Greetings everyone,

I'm developing small embedded systems.  I can't use Python to program them, I 
have to program the little CPU's in C.  

I want a peripheral I've designed to talk over USB to a Python program on the 
host computer.  The peripheral is spewing data at a reasonably high rate, about 
5,000 16-bit unsigned integers per second.  For now, I'm trying to print these 
numbers as they come in.  Even though I'm working with a fast, up-to-date 
computer, I am finding it difficult for the host computer to keep up with the 
data stream.

The details of my setup: running Python 3.4 on Ubuntu 15.04 x64.  Using 
PySerial to handle UART over USB.  Intel Core i7-4790K CPU @ 4.00GHz.

At first I had the peripheral transmit the numbers as base-10 encoded strings, 
separated by spaces, just so that I could see that I was receiving the right 
values from the peripheral.  My serial port reads look fine -- until they fall 
behind.  But in this first case, I was using up to six bytes to send a two-byte 
value.  Obviously that's wasteful.  So I rewrote the peripheral to send bundles 
of C uint_16's, with each bundle of three numbers separated by a newline.

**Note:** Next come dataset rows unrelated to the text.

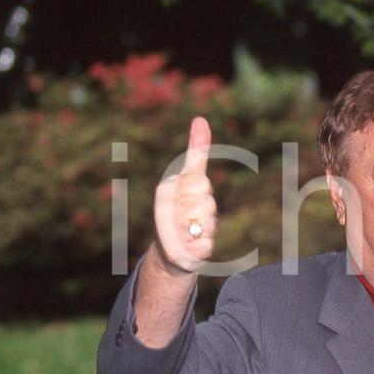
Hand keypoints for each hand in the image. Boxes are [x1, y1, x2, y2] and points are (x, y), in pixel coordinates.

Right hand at [153, 117, 217, 273]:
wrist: (169, 250)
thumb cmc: (182, 208)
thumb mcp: (188, 177)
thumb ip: (196, 150)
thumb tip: (200, 119)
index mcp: (165, 189)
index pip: (200, 182)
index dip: (202, 190)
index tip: (192, 195)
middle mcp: (163, 210)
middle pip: (208, 203)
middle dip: (207, 210)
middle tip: (193, 216)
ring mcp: (169, 233)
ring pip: (209, 225)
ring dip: (207, 229)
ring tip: (192, 231)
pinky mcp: (179, 255)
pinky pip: (207, 246)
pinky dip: (205, 247)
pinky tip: (192, 247)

Now the challenge is to unpack and display those numbers on the Python side.  I 
know that print statements themselves are probably slowing things down, but I 
still want to see that those numbers are correct.  

So, how can I take the byte sequence <0x01 0x02 0x03 0x04 0x05 0x06 \n> that 
Serial.readline() returns to me, and QUICKLY turn it into three integer values, 
258, 772, and 1286?  Better yet, can I write these bytes directly into an array 
(numpy is an option), since I'm going to have a lot of them?

I never thought I would find a task that's easier for me to imagine doing in C 
than in Python, but at the moment this is one.  Thanks for any suggestions!